Gouvernance Schengen, l'Assemblée nationale persiste et signe



L'Assemblée nationale a adopté une résolution dans laquelle les députés ont exprimé clairement leur opposition au projet de dispositif présenté par la Commission européenne concernant la réintroduction des contrôles aux frontières intérieures à l'espace Schengen. Ce dispositif s'inscrit dans le contexte de la problématique de la gouvernance Schengen (voir le Dossier spécial Schengen). Les députés répètent ainsi leur position (voir billet de securiteinterieure.fr à ce sujet).

Que dit exactement la résolution européenne figurant dans le rapport ?

L'Assemblée nationale :
  • rappelle que l’espace Schengen constitue l’une des plus grandes réalisations de l’Union européenne;
  • s’oppose à la réforme tendant à communautariser les procédures existantes de réintroduction du contrôle aux frontières intérieures en cas de menace grave pour l’ordre public ou la sécurité intérieure, telles qu’elles sont prévues par le code frontières Schengen.

D'où vient-on ?

La Commission européenne avait déposé, en mars 2009, deux propositions tendant à créer un nouveau mécanisme d'évaluation de Schengen (un règlement relevant du premier pilier et une décision relevant du troisième). Contestant la base juridique qui avait été choisie, et préférant attendre l'entrée en vigueur du traité de Lisbonne, le Parlement européen a rejeté les deux propositions de la Commission européenne. Une nouvelle proposition a été déposée le 16 novembre 2010.

Toutefois, afin de répondre à l'appel du Conseil européen du 24 juin 2011 demandant le renforcement du mécanisme d'évaluation de Schengen, la Commission européenne a déposé une proposition modifiée, le 16 septembre 2011, afin de prévoir un appui supplémentaire de Frontex et d'introduire un mécanisme permettant le rétablissement du contrôle aux frontières intérieures, lorsqu'un État membre persiste à manquer à son obligation de contrôle. Le renforcement du rôle de Frontex et d'Europol est jugé positif par les autorités françaises qui l’avaient souhaité.

Quel sont les enjeux ?

Dans la mesure où l'espace Schengen a été fondé sur une base intergouvernementale, l'évaluation de Schengen est demeurée de la compétence des Etats membres. L'évaluation Schengen comporte deux volets : vérifier que les conditions requises sont réunies pour l'entrée en vigueur de l'acquis de Schengen dans un État candidat, puis surveiller l'application correcte de l'acquis de Schengen par les Etats membres. C'est ce second volet qui serait réformé.

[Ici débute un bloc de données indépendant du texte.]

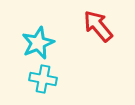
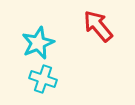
cyan cross: rotated 8 degrees clockwise
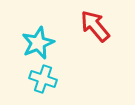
red arrow: moved 3 px left
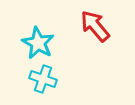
cyan star: rotated 20 degrees counterclockwise
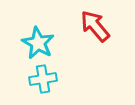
cyan cross: rotated 28 degrees counterclockwise
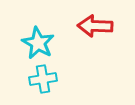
red arrow: rotated 48 degrees counterclockwise
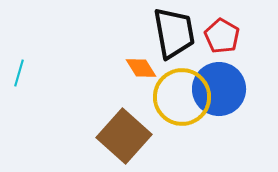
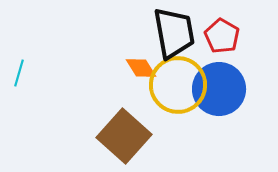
yellow circle: moved 4 px left, 12 px up
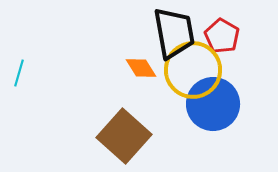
yellow circle: moved 15 px right, 15 px up
blue circle: moved 6 px left, 15 px down
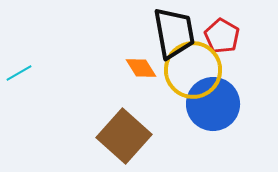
cyan line: rotated 44 degrees clockwise
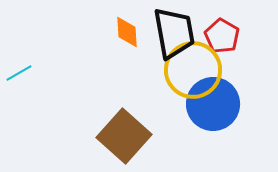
orange diamond: moved 14 px left, 36 px up; rotated 28 degrees clockwise
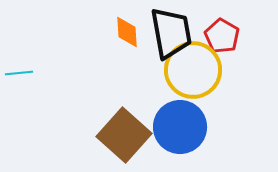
black trapezoid: moved 3 px left
cyan line: rotated 24 degrees clockwise
blue circle: moved 33 px left, 23 px down
brown square: moved 1 px up
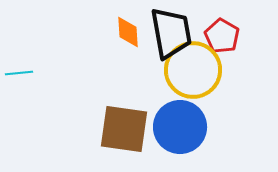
orange diamond: moved 1 px right
brown square: moved 6 px up; rotated 34 degrees counterclockwise
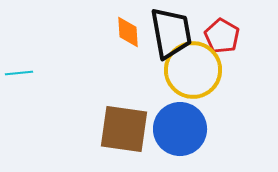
blue circle: moved 2 px down
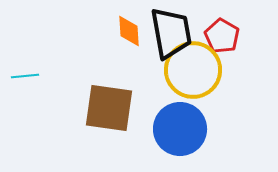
orange diamond: moved 1 px right, 1 px up
cyan line: moved 6 px right, 3 px down
brown square: moved 15 px left, 21 px up
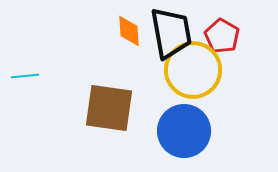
blue circle: moved 4 px right, 2 px down
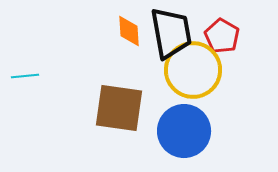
brown square: moved 10 px right
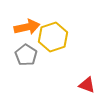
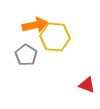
orange arrow: moved 8 px right, 2 px up
yellow hexagon: moved 2 px right; rotated 24 degrees clockwise
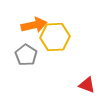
orange arrow: moved 1 px left
yellow hexagon: rotated 8 degrees counterclockwise
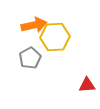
gray pentagon: moved 4 px right, 3 px down; rotated 10 degrees clockwise
red triangle: rotated 24 degrees counterclockwise
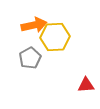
red triangle: moved 1 px left
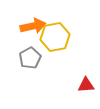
orange arrow: moved 1 px left, 1 px down
yellow hexagon: rotated 8 degrees counterclockwise
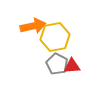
gray pentagon: moved 27 px right, 6 px down; rotated 15 degrees counterclockwise
red triangle: moved 14 px left, 19 px up
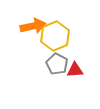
yellow hexagon: moved 1 px up; rotated 12 degrees counterclockwise
red triangle: moved 3 px right, 4 px down
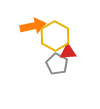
yellow hexagon: rotated 8 degrees counterclockwise
red triangle: moved 7 px left, 18 px up
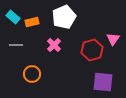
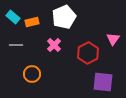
red hexagon: moved 4 px left, 3 px down; rotated 10 degrees counterclockwise
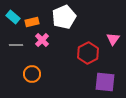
pink cross: moved 12 px left, 5 px up
purple square: moved 2 px right
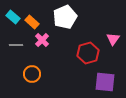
white pentagon: moved 1 px right
orange rectangle: rotated 56 degrees clockwise
red hexagon: rotated 10 degrees clockwise
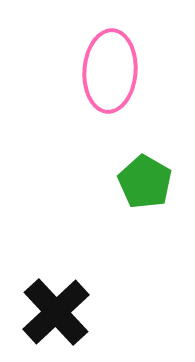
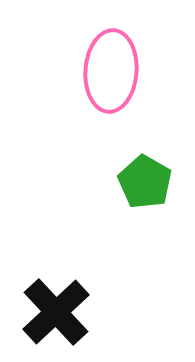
pink ellipse: moved 1 px right
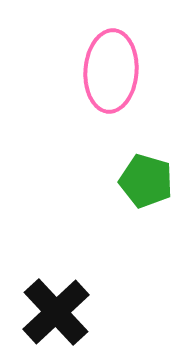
green pentagon: moved 1 px right, 1 px up; rotated 14 degrees counterclockwise
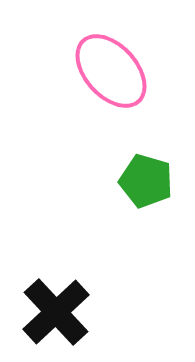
pink ellipse: rotated 46 degrees counterclockwise
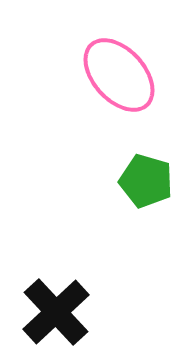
pink ellipse: moved 8 px right, 4 px down
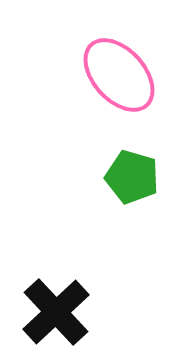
green pentagon: moved 14 px left, 4 px up
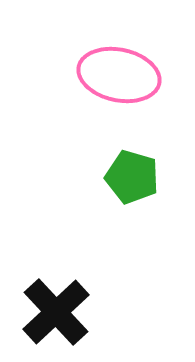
pink ellipse: rotated 36 degrees counterclockwise
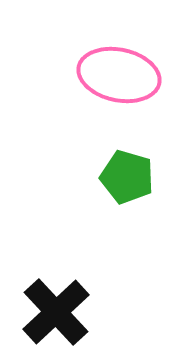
green pentagon: moved 5 px left
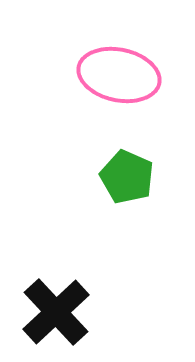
green pentagon: rotated 8 degrees clockwise
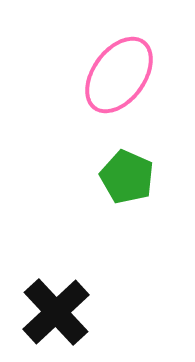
pink ellipse: rotated 66 degrees counterclockwise
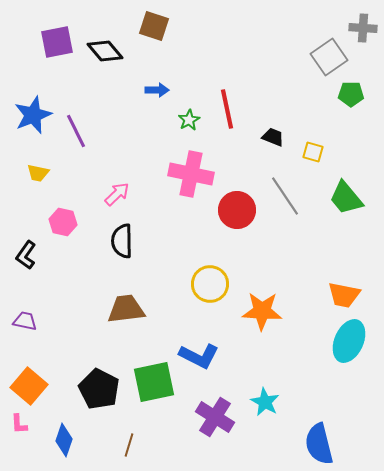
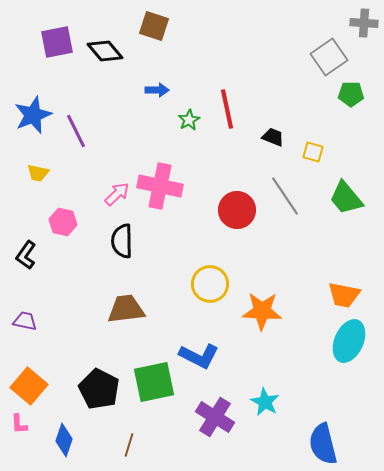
gray cross: moved 1 px right, 5 px up
pink cross: moved 31 px left, 12 px down
blue semicircle: moved 4 px right
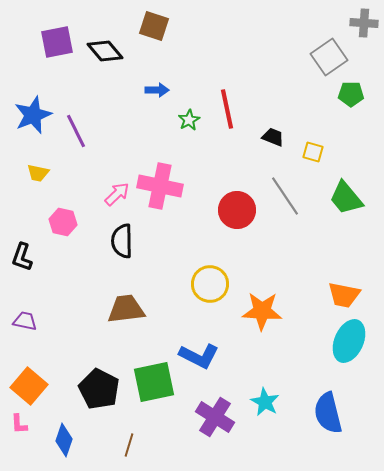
black L-shape: moved 4 px left, 2 px down; rotated 16 degrees counterclockwise
blue semicircle: moved 5 px right, 31 px up
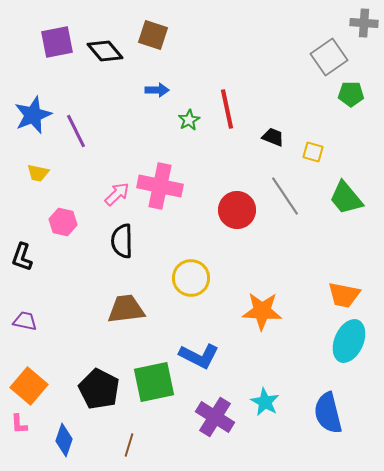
brown square: moved 1 px left, 9 px down
yellow circle: moved 19 px left, 6 px up
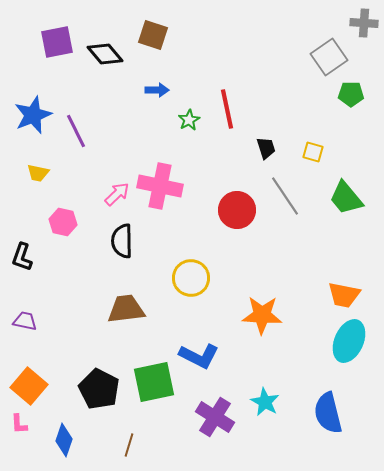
black diamond: moved 3 px down
black trapezoid: moved 7 px left, 11 px down; rotated 50 degrees clockwise
orange star: moved 4 px down
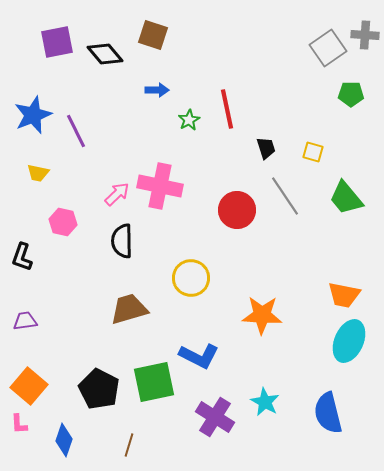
gray cross: moved 1 px right, 12 px down
gray square: moved 1 px left, 9 px up
brown trapezoid: moved 3 px right; rotated 9 degrees counterclockwise
purple trapezoid: rotated 20 degrees counterclockwise
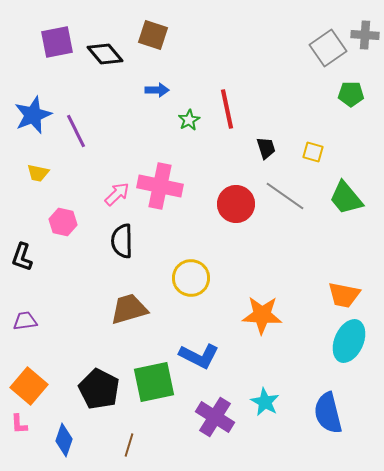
gray line: rotated 21 degrees counterclockwise
red circle: moved 1 px left, 6 px up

Alors qu'elle était simple observateur, la Commission européenne se verrait conférer des compétences d'exécution, les Etats membres étant étroitement associés au processus d'évaluation et de suivi. Cette modification devrait permettre de renforcer le contrôle.

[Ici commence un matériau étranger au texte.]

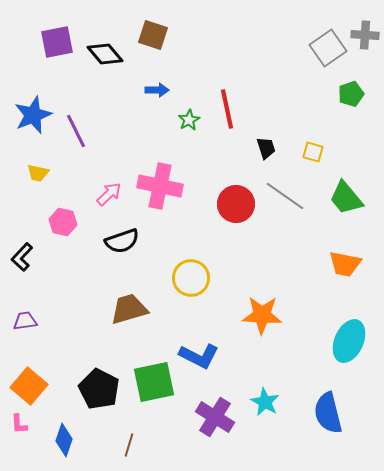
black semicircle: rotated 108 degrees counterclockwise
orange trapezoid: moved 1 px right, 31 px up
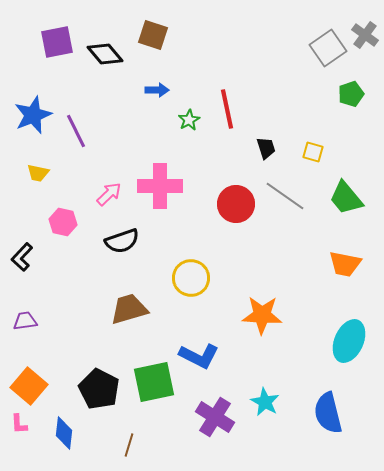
gray cross: rotated 32 degrees clockwise
pink cross: rotated 12 degrees counterclockwise
blue diamond: moved 7 px up; rotated 12 degrees counterclockwise
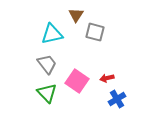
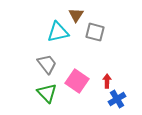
cyan triangle: moved 6 px right, 2 px up
red arrow: moved 3 px down; rotated 104 degrees clockwise
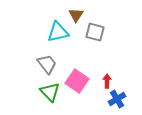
green triangle: moved 3 px right, 1 px up
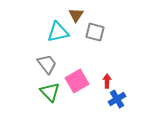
pink square: rotated 25 degrees clockwise
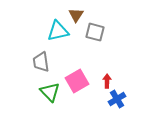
cyan triangle: moved 1 px up
gray trapezoid: moved 6 px left, 2 px up; rotated 150 degrees counterclockwise
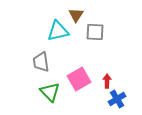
gray square: rotated 12 degrees counterclockwise
pink square: moved 2 px right, 2 px up
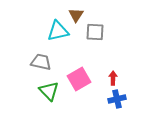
gray trapezoid: rotated 110 degrees clockwise
red arrow: moved 6 px right, 3 px up
green triangle: moved 1 px left, 1 px up
blue cross: rotated 18 degrees clockwise
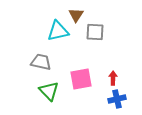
pink square: moved 2 px right; rotated 20 degrees clockwise
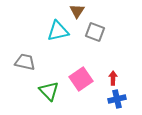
brown triangle: moved 1 px right, 4 px up
gray square: rotated 18 degrees clockwise
gray trapezoid: moved 16 px left
pink square: rotated 25 degrees counterclockwise
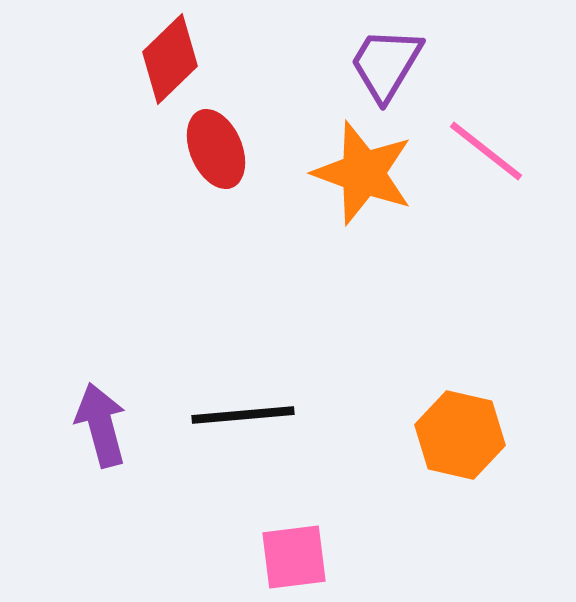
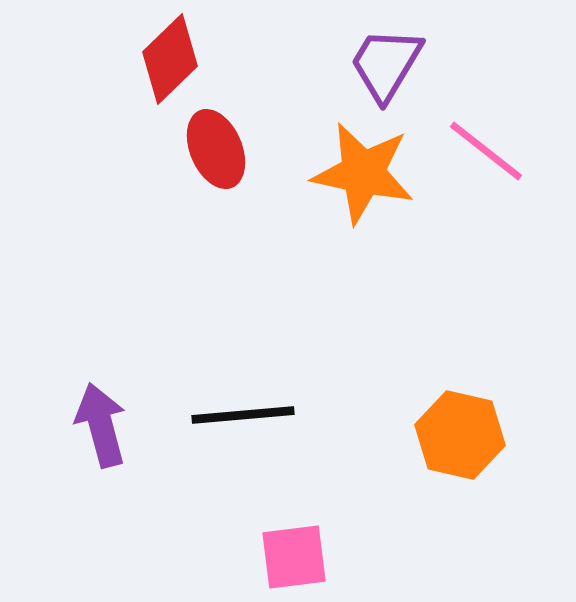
orange star: rotated 8 degrees counterclockwise
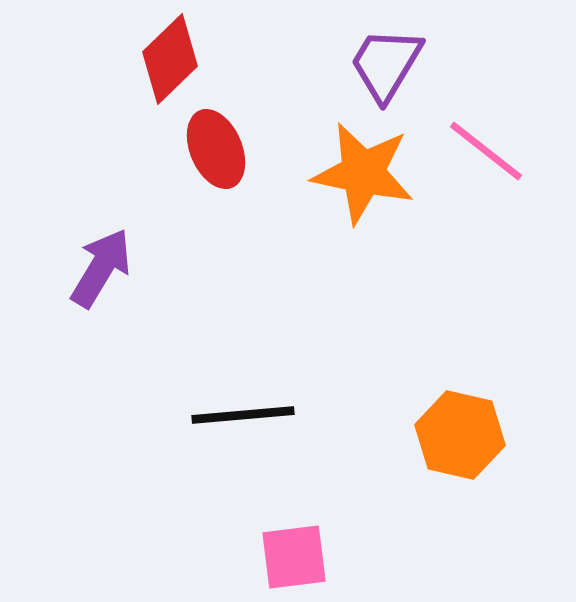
purple arrow: moved 157 px up; rotated 46 degrees clockwise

Que prévoit la proposition de la Commission ?

La proposition prévoit que des évaluations puissent être menées de manière inopinée. Par ailleurs, un programme d'évaluation pluriannuel serait établi par la Commission européenne. Chaque Etat membre serait évalué au moins une fois par période de cinq ans, en tenant compte d'une analyse des risques, des pressions migratoires, de la sécurité intérieure et du temps écoulé depuis les évaluations précédentes. Frontex devrait soumettre à la Commission européenne une analyse des risques tenant compte des pressions migratoires, ainsi que des recommandations quant aux évaluations à conduire en priorité.

La Commission européenne pourrait, à tout moment, demander à Frontex de lui présenter une analyse des risques complémentaire, quant aux évaluations à effectuer sur place de manière inopinée. Les inspections sur place seraient conduites par des équipes désignées par la Commission européenne, composées d'experts des Etats membres, ainsi que de représentants de la Commission européenne. Frontex serait convié et, s'il y a lieu, Europol, Eurojust ou d'autres organes européens compétents.

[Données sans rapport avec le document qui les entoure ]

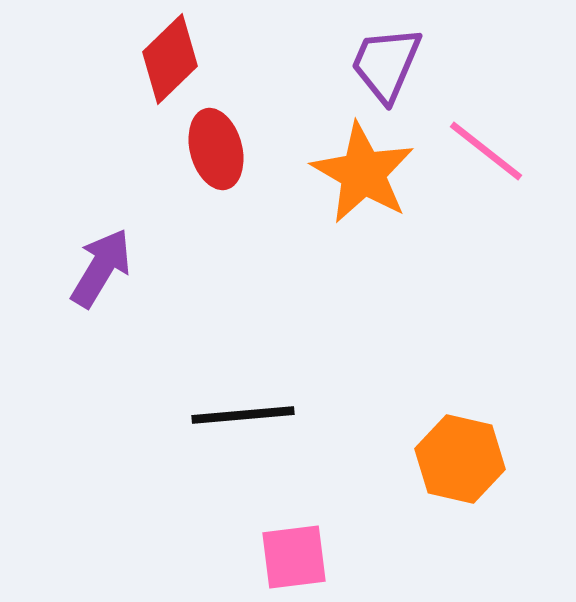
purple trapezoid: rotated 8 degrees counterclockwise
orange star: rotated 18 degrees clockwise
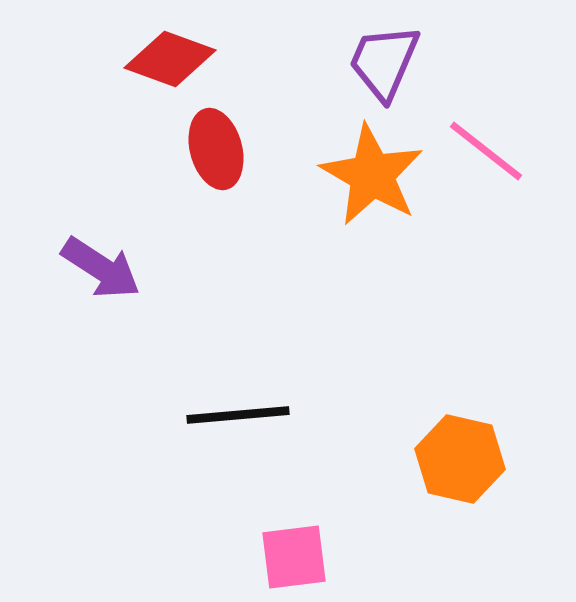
red diamond: rotated 64 degrees clockwise
purple trapezoid: moved 2 px left, 2 px up
orange star: moved 9 px right, 2 px down
purple arrow: rotated 92 degrees clockwise
black line: moved 5 px left
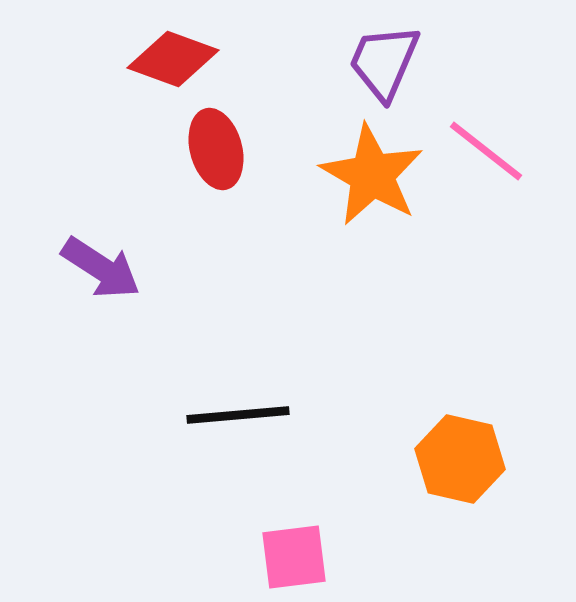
red diamond: moved 3 px right
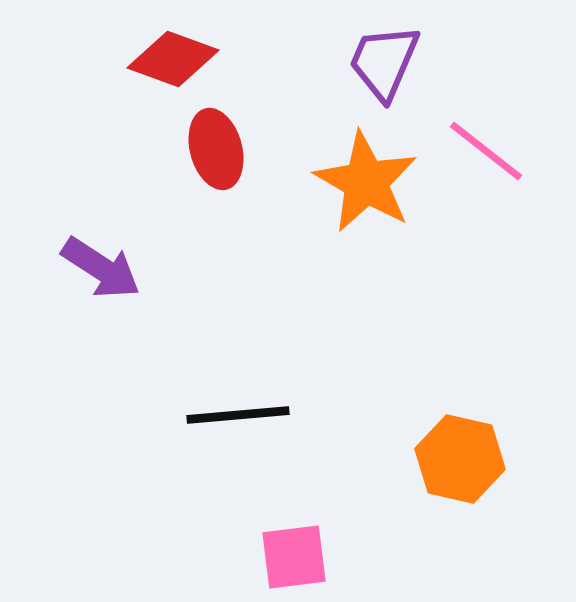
orange star: moved 6 px left, 7 px down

Un rapport d'évaluation serait établi et conclurait, soit à une évaluation conforme, soit à une évaluation conforme avec des améliorations nécessaires, soit à une évaluation non conforme. L'État membre concerné devrait soumettre, dans un délai d'un mois à compter de l'adoption du rapport, un plan d'action destiné à remédier à toute insuffisance constatée. Dans les six mois, l’Etat membre aurait à rendre compte à la Commission européenne de la mise en œuvre de son plan d'action. Selon la gravité des insuffisances, la Commission européenne organiserait des inspections pour contrôler l'exécution du plan d'action.

Et quelles sont les conséquences d'une défaillance ?

Dans les cas où le rapport d'évaluation ferait état de manquements graves dans l'exécution du contrôle aux frontières extérieures ou dans les procédures de retour, la Commission pourrait décider de demander à l'État membre de prendre des mesures spécifiques :
  • le lancement du déploiement d'équipes européennes de gardes-frontières, conformément aux dispositions du règlement relatif à Frontex;
  • la présentation, pour approbation par Frontex, de ses décisions stratégiques en matière d'évaluation des risques et de ses plans pour le déploiement d'équipements;
  • la fermeture d'un point de passage frontalier spécifique, pour une durée limitée, jusqu'à ce qu'il ait été remédié aux insuffisances.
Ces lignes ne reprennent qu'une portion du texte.